The PNGTS Extension project is a TQM project: TQM has filed the application for certification with the National Energy Board, and TQM will own and operate the pipeline upon its completion.
However, Gaz Metropolitain is the project manager and it is responsible for designing the pipeline route and negociating with landowners.
Why is Gaz Metropolitain doing the project for TQM? Because TQM is fifty percent owned by Gaz Metropolitain.
In addition to owning 40% of TQM, Gaz Metropolitain also has an %80 controlling interest in Societe en Commendite Gaz Metropolitain.
Societe en Commendite Gaz Metropolitain owns:
And, Hydro Quebec owns 40% of Gaz Metropolitain.
On January 13th, 1997 Hydro Quebec announced a $309 million payout for a controlling stake (40%) in Noverco, Inc., which controls Gaz Metropolitain (100%). Where did Hydro Quebec get the cash? They borrowed it from the Caisse de Depot et Placement du Quebec, the government agency that manages old-age and public-sector pension funds in Quebec.

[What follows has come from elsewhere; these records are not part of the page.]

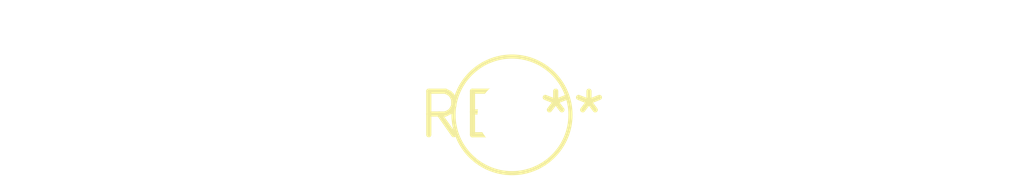
<source format=kicad_pcb>
(kicad_pcb (version 20240108) (generator pcbnew)

  (general
    (thickness 1.6)
  )

  (paper "A4")
  (layers
    (0 "F.Cu" signal)
    (31 "B.Cu" signal)
    (32 "B.Adhes" user "B.Adhesive")
    (33 "F.Adhes" user "F.Adhesive")
    (34 "B.Paste" user)
    (35 "F.Paste" user)
    (36 "B.SilkS" user "B.Silkscreen")
    (37 "F.SilkS" user "F.Silkscreen")
    (38 "B.Mask" user)
    (39 "F.Mask" user)
    (40 "Dwgs.User" user "User.Drawings")
    (41 "Cmts.User" user "User.Comments")
    (42 "Eco1.User" user "User.Eco1")
    (43 "Eco2.User" user "User.Eco2")
    (44 "Edge.Cuts" user)
    (45 "Margin" user)
    (46 "B.CrtYd" user "B.Courtyard")
    (47 "F.CrtYd" user "F.Courtyard")
    (48 "B.Fab" user)
    (49 "F.Fab" user)
    (50 "User.1" user)
    (51 "User.2" user)
    (52 "User.3" user)
    (53 "User.4" user)
    (54 "User.5" user)
    (55 "User.6" user)
    (56 "User.7" user)
    (57 "User.8" user)
    (58 "User.9" user)
  )

  (setup
    (pad_to_mask_clearance 0)
    (pcbplotparams
      (layerselection 0x00010fc_ffffffff)
      (plot_on_all_layers_selection 0x0000000_00000000)
      (disableapertmacros false)
      (usegerberextensions false)
      (usegerberattributes false)
      (usegerberadvancedattributes false)
      (creategerberjobfile false)
      (dashed_line_dash_ratio 12.000000)
      (dashed_line_gap_ratio 3.000000)
      (svgprecision 4)
      (plotframeref false)
      (viasonmask false)
      (mode 1)
      (useauxorigin false)
      (hpglpennumber 1)
      (hpglpenspeed 20)
      (hpglpendiameter 15.000000)
      (dxfpolygonmode false)
      (dxfimperialunits false)
      (dxfusepcbnewfont false)
      (psnegative false)
      (psa4output false)
      (plotreference false)
      (plotvalue false)
      (plotinvisibletext false)
      (sketchpadsonfab false)
      (subtractmaskfromsilk false)
      (outputformat 1)
      (mirror false)
      (drillshape 1)
      (scaleselection 1)
      (outputdirectory "")
    )
  )

  (net 0 "")

  (footprint "TestPoint_Plated_Hole_D2.0mm" (layer "F.Cu") (at 0 0))

)

</source>
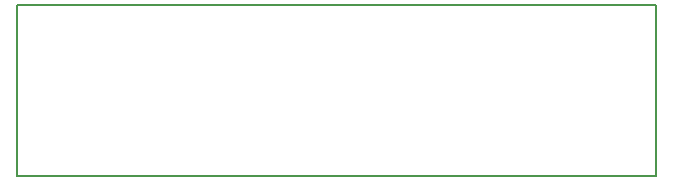
<source format=gbr>
G04 #@! TF.FileFunction,Profile,NP*
%FSLAX46Y46*%
G04 Gerber Fmt 4.6, Leading zero omitted, Abs format (unit mm)*
G04 Created by KiCad (PCBNEW 4.0.7) date 11/27/17 09:39:58*
%MOMM*%
%LPD*%
G01*
G04 APERTURE LIST*
%ADD10C,0.100000*%
%ADD11C,0.150000*%
G04 APERTURE END LIST*
D10*
D11*
X185550000Y-120150000D02*
X185550000Y-105650000D01*
X239650000Y-120150000D02*
X185550000Y-120150000D01*
X239650000Y-105650000D02*
X239650000Y-120150000D01*
X185550000Y-105650000D02*
X239650000Y-105650000D01*
M02*

</source>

At the same time it lent Hydro Quebec the money to purchase 40 percent of Noverco, the Caisse itself for $291 million bought 38% of Noverco which had been held by SOQUIP, another Quebec government agency.
Where did that $291 million go? According to an article in The Gazette (Montreal, 14 January 1997) the money would be turned over to "the cash- strapped government of Parti-Quebecois Premier Lucien Bouchard".
Conjurs up a whirlpool of money in my mind.
Gaz Metropolitain was the PNGTS Extension Project Manager. They hired Janin Corporation to design and build the pipeline. The promotors hyped Janin as the company that bored tunnels through the Swiss alps, but later balked at following the pipeline route favored by local government and landowners alike because there was too much rock.
Urgel Delisle & Associes, engineering consultants, were hired to design the route and do the environmental assessment. Their volumnous assessment was nothing more than a rationale for taking the route they selected.
To round out the "team", Forum Communications, public relations firm representing the project to landowners, and Poisson, Bazinet et Associes, evaluators to negociate compensation.
Forum Communications performed the avant garde representation of the project to landowners. Its public presentations were poorly organized and rife with misinformation. They fulfilled the function of a 'heat shield' for the promotes.
Poisson, Bazinet et Associes were charged with keeping landowner compensation to a minimum. Their agents reportedly spread misinformation, attempted to pit neighbor against neighbor, and bullied elderly landowners into accepting pitifully small settlements.